Bir milletin en büyük hatası çocuklarını küçük görmektir. Bu bizim eğitim sistemimizin yaptığı bilinçli bir hatadır. İlk 5 yılda verilen eğitimin durumu içler acısıdır. Bu ülkenin müthiş çocukları olduğunu bizzat biliyorum. 10 yaşında Platon’un Devlet, Sokrates’in Savunması kitaplarını, F. Bacon’un Yeni Atlantis’ini 11 yaşında Mircea Eliade’nin Dinler Tarihine Giriş, Dinsel İnançlar ve Düşünceler Tarihi kitaplarını çatır çatır okuyan Hay bin Yakzan ile Robinson Cruezo’nun mukayeseli çalışmasını yapan çocuklara bizzat şahitliğim var. Ama hala biz sömürgecilerin yaptığı gibi hala bu çocuklara çarpım tablosu öğretme ilkelliğini sergilemekteyiz. Bu çocukların zekâlarının kararacağının korkusuyla yaşamanın ve ümitsizliğini taşıyan bir bilinci taşımanın acısıyla yaşamaktayım.
Gerçekten bu ülkenin filozoflara ihtiyacı var. Geleneklerine saygı duyan, değerlere sahip olan ülkenin tarihi mirasının farkında olan Descartes gibi bir filozofa ihtiyacı var. Kıymetimin olması için kıymet yetiştirmeye muhtacız. Yeni Farabi, İbn Sina, Gazali, Akşemseddin ve Ali Kuşçu, Takiyüddin gibi bilginler yetiştirmek zorundayız. Nitekim Üstad Cemil Meriç bu bağlamda şunu söylemektedir. “Kıymet bilmeyen milletlerin içinde kıymet yetişmez, Kıymet yetiştiremeyen milletlerin de kıymeti olmaz.”
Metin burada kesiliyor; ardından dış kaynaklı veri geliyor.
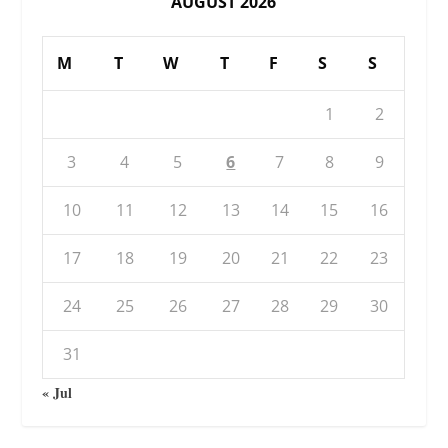
AUGUST 2026
M
T
W
T
F
S
S
1
2
3
4
5
6
7
8
9
10
11
12
13
14
15
16
17
18
19
20
21
22
23
24
25
26
27
28
29
30
31
« Jul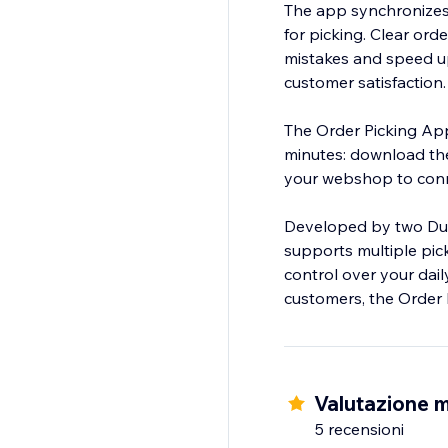
The app synchronizes 
for picking. Clear ord
mistakes and speed up 
customer satisfaction.
The Order Picking App
minutes: download th
your webshop to conn
Developed by two Dutc
supports multiple pick
control over your dail
customers, the Order
Valutazione m
5 recensioni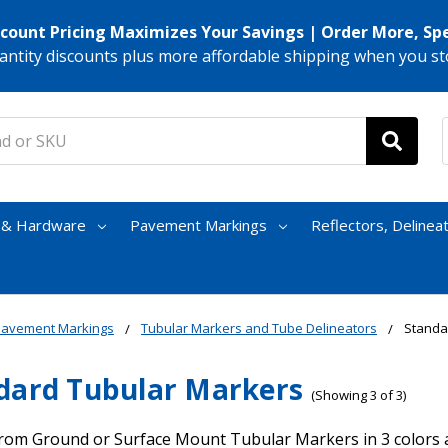
scount Pricing Maximizes Your Savings | Order More, Sp
antity discounts plus more affordable shipping when you st
s & Hardware
Pavement Markings
Reflectors, Delinea
Pavement Markings
Tubular Markers and Tube Delineators
Standa
dard Tubular Markers
(Showing 3 of 3)
rom Ground or Surface Mount Tubular Markers in 3 colors an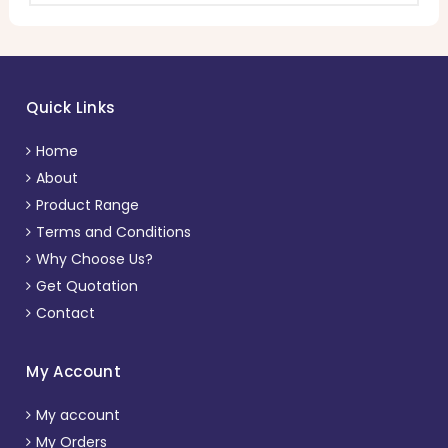
Quick Links
Home
About
Product Range
Terms and Conditions
Why Choose Us?
Get Quotation
Contact
My Account
My account
My Orders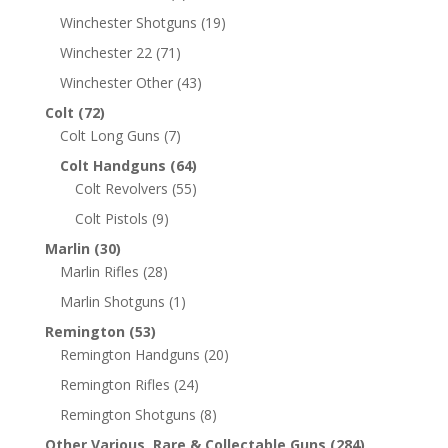
Winchester Shotguns
(19)
Winchester 22
(71)
Winchester Other
(43)
Colt
(72)
Colt Long Guns
(7)
Colt Handguns
(64)
Colt Revolvers
(55)
Colt Pistols
(9)
Marlin
(30)
Marlin Rifles
(28)
Marlin Shotguns
(1)
Remington
(53)
Remington Handguns
(20)
Remington Rifles
(24)
Remington Shotguns
(8)
Other Various, Rare & Collectable Guns
(284)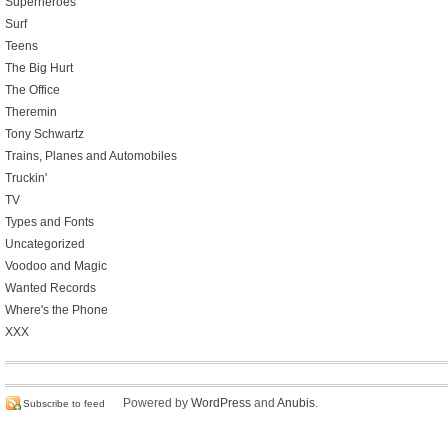
Superheroes
Surf
Teens
The Big Hurt
The Office
Theremin
Tony Schwartz
Trains, Planes and Automobiles
Truckin'
TV
Types and Fonts
Uncategorized
Voodoo and Magic
Wanted Records
Where's the Phone
XXX
Powered by
WordPress
and
Anubis
.
Subscribe to feed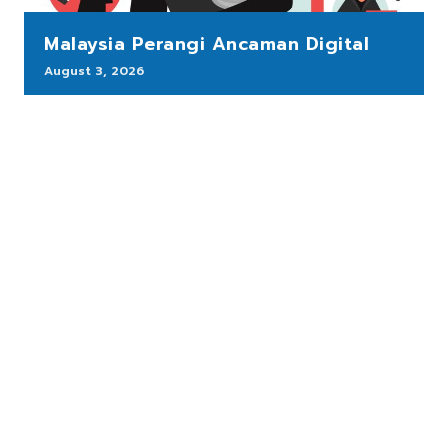
Malaysia Perangi Ancaman Digital
August 3, 2026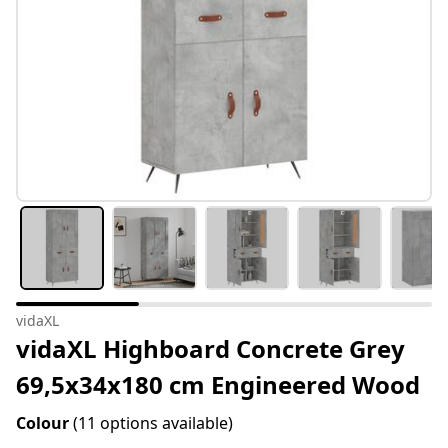
vidaXL
vidaXL Highboard Concrete Grey
69,5x34x180 cm Engineered Wood
Colour
(11 options available)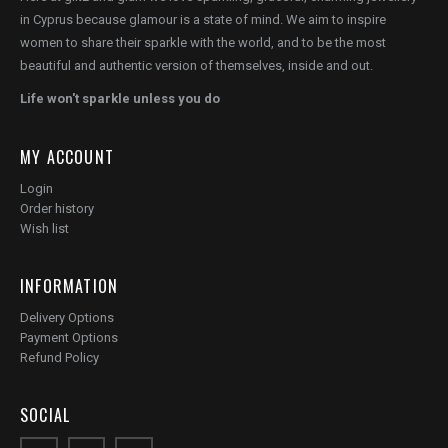
in Cyprus because glamour is a state of mind. We aim to inspire
women to share their sparkle with the world, and to be the most
beautiful and authentic version of themselves, inside and out.
Life won't sparkle unless you do
MY ACCOUNT
Login
Order history
Wish list
INFORMATION
Delivery Options
Payment Options
Refund Policy
SOCIAL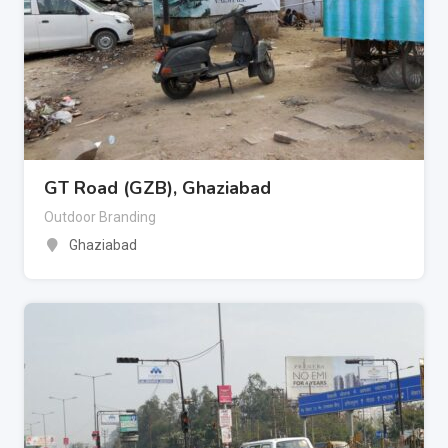
GT Road (GZB), Ghaziabad
Outdoor Branding
Ghaziabad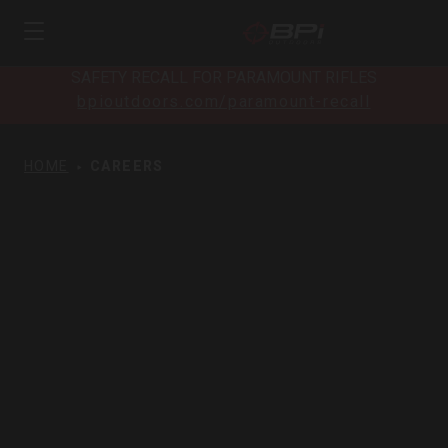
SAFETY RECALL FOR PARAMOUNT RIFLES
bpioutdoors.com/paramount-recall
HOME
CAREERS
ÖSS’de 500 tam puan alıp bürokraside teknokrat olan bir pratik adamdan daha çok teori adamlarına ihtiyacı var. Çocuklara tavsiyem ise şudur: Mark Twain’in dediği gibi hiçbir zaman okullarının eğitimlerini engellemesine müsaade etmemeleridir.